An einer Stelle existiert eine Klasse "MessageManager", in welcher ein Nachrichtenobjekt mit dem Attribut "MessageType" verarbeitet wird. Dieser MessageManager hält eine HashMap<MessageType, MessageHandler>, in welcher verschiedene Objekte vom Typ "MessageHandler" registriert sind. Der Manager holt aus der Hashmap den passenden MessageHandler für die Nachricht, die Nachricht wird an ihn weitergeleitet und er verarbeitet diese. (Etwas kompliziert beschrieben, aber das posten von Code ist mir von hier aus nicht möglich).

Im MessageManager können beliebig viele MessageHandler registriert werden. Macht DI hier überhaupt noch sinn? Die einzelnen MessageHandler besitzen auch Attribute, die ich gerne injizieren würde, aber jeden einzelnen MessageHandler an einer Stelle des Programms über Guice instantiieren, um ihn dann an ein anderes instantiiertes anzuhängen, erscheint mir keine schöne Lösung. Wie würdet ihr das Lösen, die DI außen vor lassen?
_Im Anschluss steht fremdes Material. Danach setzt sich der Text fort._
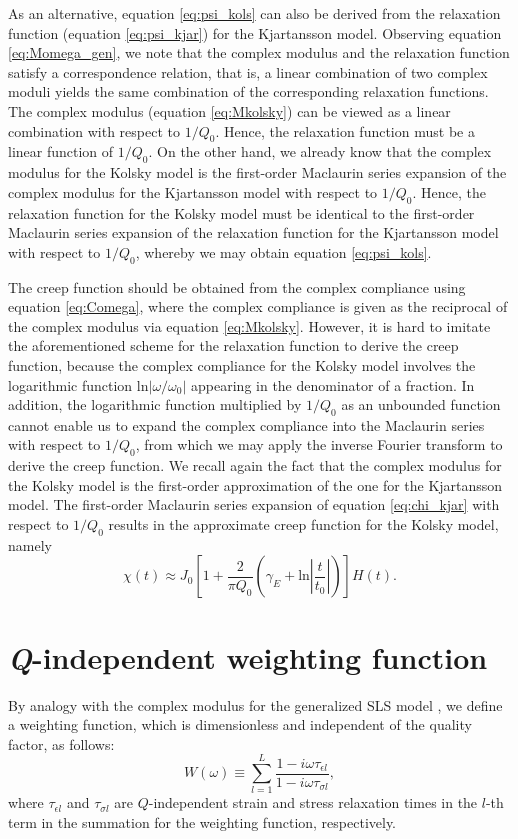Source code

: \documentclass[article]{./macros/elsarticle_qh}
\begin{document}
As an alternative, equation \ref{eq:psi_kols} can also be derived from the relaxation function (equation \ref{eq:psi_kjar}) for the Kjartansson model. Observing equation \ref{eq:Momega_gen}, we note that the complex modulus and the relaxation function satisfy a correspondence relation, that is, a linear combination of two complex moduli yields the same combination of the corresponding relaxation functions. The complex modulus (equation \ref{eq:Mkolsky}) can be viewed as a linear combination with respect to $1/Q_{0}$. Hence, the relaxation function must be a linear function of $1/Q_{0}$. On the other hand, we already know that the complex modulus for the Kolsky model is the first-order Maclaurin series expansion of the complex modulus for the Kjartansson model with respect to $1/Q_{0}$. Hence, the relaxation function for the Kolsky model must be identical to the first-order Maclaurin series expansion of the relaxation function for the Kjartansson model with respect to $1/Q_{0}$, whereby we may obtain equation \ref{eq:psi_kols}.

The creep function should be obtained from the complex compliance using equation \ref{eq:Comega}, where the complex compliance is given as the reciprocal of the complex modulus via equation \ref{eq:Mkolsky}. However, it is hard to imitate the aforementioned scheme for the relaxation function to derive the creep function, because the complex compliance for the Kolsky model involves the logarithmic function $\text{ln}|\omega/\omega_{0}|$ appearing in the denominator of a fraction. In addition, the logarithmic function multiplied by $1/Q_{0}$ as an unbounded function cannot enable us to expand the complex compliance into the Maclaurin series with respect to $1/Q_{0}$, from which we may apply the inverse Fourier transform to derive the creep function. We recall again the fact that the complex modulus for the Kolsky model is the first-order approximation of the one for the Kjartansson model. The first-order Maclaurin series expansion of equation \ref{eq:chi_kjar} with respect to $1/Q_{0}$ results in the approximate creep function for the Kolsky model, namely
\begin{equation} \label{eq:chi_kols}
\chi(t) \approx J_{0} \left[
1 + \frac{2}{\pi Q_{0}}\left(\gamma_{E} + 
\text{ln}\left| \frac{t}{t_{0}} \right| \right)
\right] H(t) .
\end{equation} 

\section{\textit{Q}-independent weighting function}
By analogy with the complex modulus for the generalized SLS model \cite[]{carcione:2014,hao.greenhalgh:2019}, we define a weighting function, which is dimensionless and independent of the quality factor, as follows:
\vspace{-1ex}
\begin{equation} \label{eq:W}
W(\omega)
\equiv \sum_{l=1}^{L} \frac{1-i\omega\tau_{\epsilon l}}{1-i\omega\tau_{\sigma l}} ,
\end{equation}
where $\tau_{\epsilon l}$ and $\tau_{\sigma l}$ are $Q$-independent strain and stress relaxation times in the $l$-th term in the summation for the weighting function, respectively. 
\end{document}
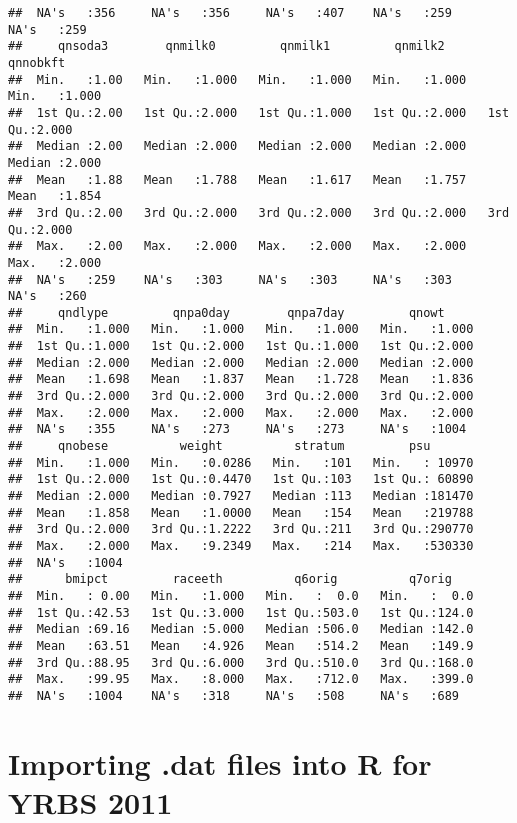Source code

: \documentclass[
]{article}
\begin{document}
\begin{verbatim}
##  NA's   :356     NA's   :356     NA's   :407    NA's   :259     NA's   :259    
##     qnsoda3        qnmilk0         qnmilk1         qnmilk2         qnnobkft    
##  Min.   :1.00   Min.   :1.000   Min.   :1.000   Min.   :1.000   Min.   :1.000  
##  1st Qu.:2.00   1st Qu.:2.000   1st Qu.:1.000   1st Qu.:2.000   1st Qu.:2.000  
##  Median :2.00   Median :2.000   Median :2.000   Median :2.000   Median :2.000  
##  Mean   :1.88   Mean   :1.788   Mean   :1.617   Mean   :1.757   Mean   :1.854  
##  3rd Qu.:2.00   3rd Qu.:2.000   3rd Qu.:2.000   3rd Qu.:2.000   3rd Qu.:2.000  
##  Max.   :2.00   Max.   :2.000   Max.   :2.000   Max.   :2.000   Max.   :2.000  
##  NA's   :259    NA's   :303     NA's   :303     NA's   :303     NA's   :260    
##     qndlype         qnpa0day        qnpa7day         qnowt      
##  Min.   :1.000   Min.   :1.000   Min.   :1.000   Min.   :1.000  
##  1st Qu.:1.000   1st Qu.:2.000   1st Qu.:1.000   1st Qu.:2.000  
##  Median :2.000   Median :2.000   Median :2.000   Median :2.000  
##  Mean   :1.698   Mean   :1.837   Mean   :1.728   Mean   :1.836  
##  3rd Qu.:2.000   3rd Qu.:2.000   3rd Qu.:2.000   3rd Qu.:2.000  
##  Max.   :2.000   Max.   :2.000   Max.   :2.000   Max.   :2.000  
##  NA's   :355     NA's   :273     NA's   :273     NA's   :1004   
##     qnobese          weight          stratum         psu        
##  Min.   :1.000   Min.   :0.0286   Min.   :101   Min.   : 10970  
##  1st Qu.:2.000   1st Qu.:0.4470   1st Qu.:103   1st Qu.: 60890  
##  Median :2.000   Median :0.7927   Median :113   Median :181470  
##  Mean   :1.858   Mean   :1.0000   Mean   :154   Mean   :219788  
##  3rd Qu.:2.000   3rd Qu.:1.2222   3rd Qu.:211   3rd Qu.:290770  
##  Max.   :2.000   Max.   :9.2349   Max.   :214   Max.   :530330  
##  NA's   :1004                                                   
##      bmipct         raceeth          q6orig          q7orig     
##  Min.   : 0.00   Min.   :1.000   Min.   :  0.0   Min.   :  0.0  
##  1st Qu.:42.53   1st Qu.:3.000   1st Qu.:503.0   1st Qu.:124.0  
##  Median :69.16   Median :5.000   Median :506.0   Median :142.0  
##  Mean   :63.51   Mean   :4.926   Mean   :514.2   Mean   :149.9  
##  3rd Qu.:88.95   3rd Qu.:6.000   3rd Qu.:510.0   3rd Qu.:168.0  
##  Max.   :99.95   Max.   :8.000   Max.   :712.0   Max.   :399.0  
##  NA's   :1004    NA's   :318     NA's   :508     NA's   :689
\end{verbatim}

\hypertarget{importing-.dat-files-into-r-for-yrbs-2011}{%
\section{Importing .dat files into R for YRBS
2011}\label{importing-.dat-files-into-r-for-yrbs-2011}}
\end{document}
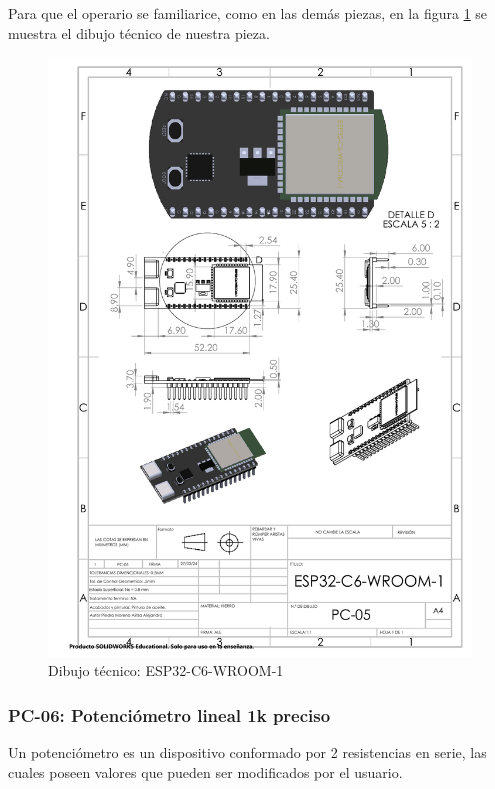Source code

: Para que el operario se familiarice, como en las demás piezas, en la figura \ref{fig:esp} se muestra el dibujo técnico de nuestra pieza.
\begin{figure}[H]
    \centering
    \includegraphics[trim = {7mm 1mm 1mm 1mm},clip,scale=0.4]{22/img/esp32Dibujo.pdf}
    \caption{Dibujo técnico: ESP32-C6-WROOM-1}
    \label{fig:esp}
\end{figure}

\subsubsection{PC-06: Potenciómetro lineal 1k preciso }
Un potenciómetro es un dispositivo conformado por 2 resistencias en serie, las cuales poseen valores que pueden ser modificados por el usuario.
Danke fürs Lesen und schönen Gruß,

Tim


----------



## Landei (24. Jun 2011)

Kennst du "vorher" alle benötigten MessageHandler? Dann würde sich der SPI-Mechanismus anbieten, der sich auch leicht mit Guice kombinieren lässt: Du gibst alle MessageHandler in einer Textdatei an, und lässt sie von Guice laden. Ich hatte das mal in meinem Blog beschrieben.


----------



## inv_zim (24. Jun 2011)

Hi,

klasse Artikel, vielen Dank! Den SPI-Mechanismus kannte ich auch noch nicht. Da die MessageHandler alle bekannt sind und zur Laufzeit nicht geändert werden, hast du mir also gerade sehr weitergeholfen! 

Einen schönen Tag noch,

Tim


----------



## Wildcard (24. Jun 2011)

Du kannst bei Guice auch einen Multibinder verwenden (zB den MapBinder) um das direkt so abzubilden.
Multibindings - google-guice - Overview of Multibinder and MapBinder extensions - Guice (pronounced 'juice') is a lightweight dependency injection framework for Java 5 and above, brought to you by Google. - Google Project Hosting


----------